The Supreme Court is expected to hear a batch of pleas on Monday challenging the Allahabad High Court's 2010 verdict by which the disputed land on the Ram Janmabhoomi-Babri Masjid area in Ayodhya was divided into three parts.
The matter would be heard by a bench of Chief Justice of India Ranjan Gogoi and justices Sanjay Kishan Kaul and KM Joseph.
The top court bench of then Chief Justice Dipak Misra, Justice Ashok Bhushan and Justice S. Abdul Nazeer by a majority of 2:1 while rejecting the plea challenging the High Court judgment had directed that the matter would be heard by a three-judge bench from October 29.
The majority judgement on September 27 held that a new constituted bench will commence hearing from October 29 on a batch of petitions filed by both the sides -- Hindu and Muslim stakeholders -- challenging the 2010 high court judgement.

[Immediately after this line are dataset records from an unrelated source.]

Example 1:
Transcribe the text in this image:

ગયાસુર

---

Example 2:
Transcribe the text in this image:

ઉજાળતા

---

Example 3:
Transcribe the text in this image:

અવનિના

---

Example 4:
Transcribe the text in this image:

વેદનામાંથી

The Muslim petitioners had pressed for hearing the challenge to the High Court judgment by a five-judge bench as the court had relied on a 1994 top court judgment that said that mosque was not essential to Islam for offering 'namaz'.
The three-judge bench while rejecting the plea had on September 27 said, "We are of the considered opinion that no case has been made out to refer the Constitution Bench judgment of this court in Ismail Faruqui case for reconsideration."

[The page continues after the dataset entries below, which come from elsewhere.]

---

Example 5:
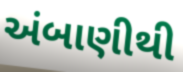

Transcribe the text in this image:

અંબાણીથી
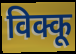
विक्कू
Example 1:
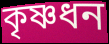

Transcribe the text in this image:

কৃষ্ণধন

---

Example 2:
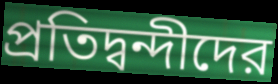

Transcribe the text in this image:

প্রতিদ্বন্দীদের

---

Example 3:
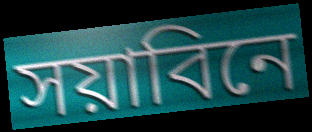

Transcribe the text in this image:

সয়াবিনে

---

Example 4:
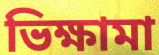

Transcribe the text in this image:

ভিক্ষামা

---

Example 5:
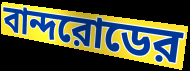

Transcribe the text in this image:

বান্দরোডের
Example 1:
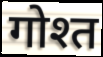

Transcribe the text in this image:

"We again make it clear that questionable observations made in the Ismail Faruqui's case ... were made in the context of land acquisition. Those observations were neither relevant for deciding the suits nor relevant for deciding these appeals," the majority judgement had said.
In his minority judgement, Justice Nazeer had said that the "questionable" observations in the Ismail Faruqui ruling were arrived at without undertaking a comprehensive examination. He had said a Constitution Bench must decide what constitutes essential practices of a religion and thereafter the Ayodhya land dispute should be heard.

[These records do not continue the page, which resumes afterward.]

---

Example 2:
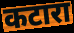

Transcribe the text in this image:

कटारा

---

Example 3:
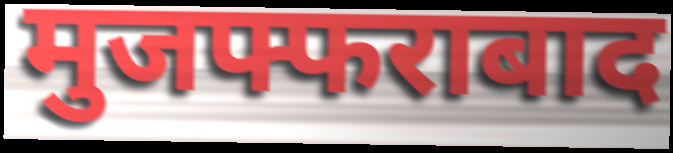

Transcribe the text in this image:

मुजफ्फराबाद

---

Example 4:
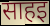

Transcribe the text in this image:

साहइ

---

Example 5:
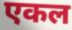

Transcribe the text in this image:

एकल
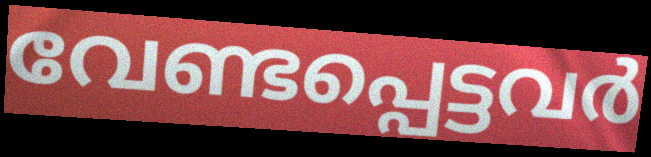
വേണ്ടപ്പെട്ടവർ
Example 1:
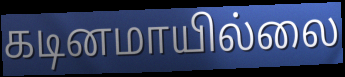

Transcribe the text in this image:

கடினமாயில்லை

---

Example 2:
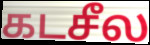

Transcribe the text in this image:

கடசீல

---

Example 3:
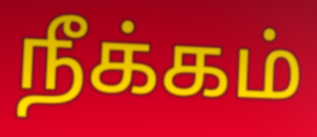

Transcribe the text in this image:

நீக்கம்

Justice Nazeer also said that whether mosque was an essential part of Islam for offering namaz was to be decided considering the religious beliefs, and that requires detailed consideration.
"It is clear that the question as to whether a particular religious practice is an integral part of the religion is to be considered by the doctrine, tenets and beliefs of the religion," he observed.
He said the question of the 1994 Ismail Farooqi judgement needed to be referred to a larger Constitution Bench.